I was never the kind of mom whose life revolved around my kids. Even when my life revolved around my kids. Sure my days were filled with doing things with them and for them – from the lunches I packed minutes after my feet hit the floor after getting out of bed in the morning, to the taxi service I ran for them and every kid within a 3 mile radius, to the laundry I folded, to the gum I scraped off the bottom of their shoes. And my nights were no better: Instead of clubbing, my husband and I spent weekend nights at the Tinky Winky Super Grapes soccer team pizza party or the cross country banquet or the eighth grade awards night, none of which allowed alcohol. (The punishment for being caught with a spiked Pepsi was a two-year-term as vice president of the PTA.)
I gladly did all those things and enjoyed them. But when Empty Nest was lurking around the next corner, I started to hear a lot of people say, “Ooooh, what are you going to do when your daughter goes away to college?” “Ooooh, what are you going to do in that house all by yourself?” “Ooooh, you and your husband should take a nice trip to take your mind off of the extreme loneliness that you’ll feel when your BABIES HAVE LEFT YOU to pursue their own lives and drink keg beer.” “Ooooh, you guys should get a dog.”

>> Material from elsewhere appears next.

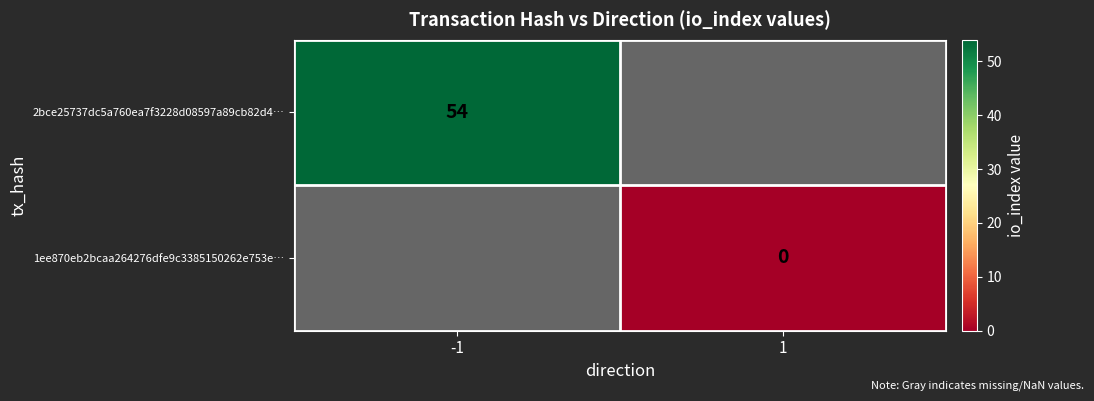

What is the maximum value shown in the chart?

54.0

Possibly the worst thing I’ve done as a parent – the least maternal thing – was that I did not fall apart, did not curl up into a fetal position, did not need meds over my kids growing up and leaving me to pursue my own new life, one without Gatorade, permission slips, well-child visits or Kraft Macaroni & Cheese. Sure, I was sad. Yes, I even cried a little bit, especially when looking at their baby pictures. And God knows I love them, almost too much maybe.
But I always knew I would be OK. Being the mom of young children is super cool. Always has been. I’m surprised there’s not more in the Bible about Mary’s adventures when Jesus was a toddler and in elementary school. It really rocks. But I was fine before I had kids and I’d be fine after they moved out.
It’s good to have a plan. So after considering my options (get a real job, get a master’s degree, move happy hour up to 11 a.m., clean out my closets once and for all, run for Congress) I decided to share my Empty Nest wisdom with others and write a book.
I’m not the most disciplined writer. So I’ll be posting sections and chapters here as a blog as I write. I know that means that the people who follow this blog regularly will have already read the entire book before it comes out. I never was good at the business side of this writing gig.
So I’m hoping you all will comment like crazy and add your experiences, which I can steal and add to my book. I’ll throw in a few day-to-day experiences, too, just to keep things interesting.
Welcome to Surviving Empty Nest and let’s get the survival started.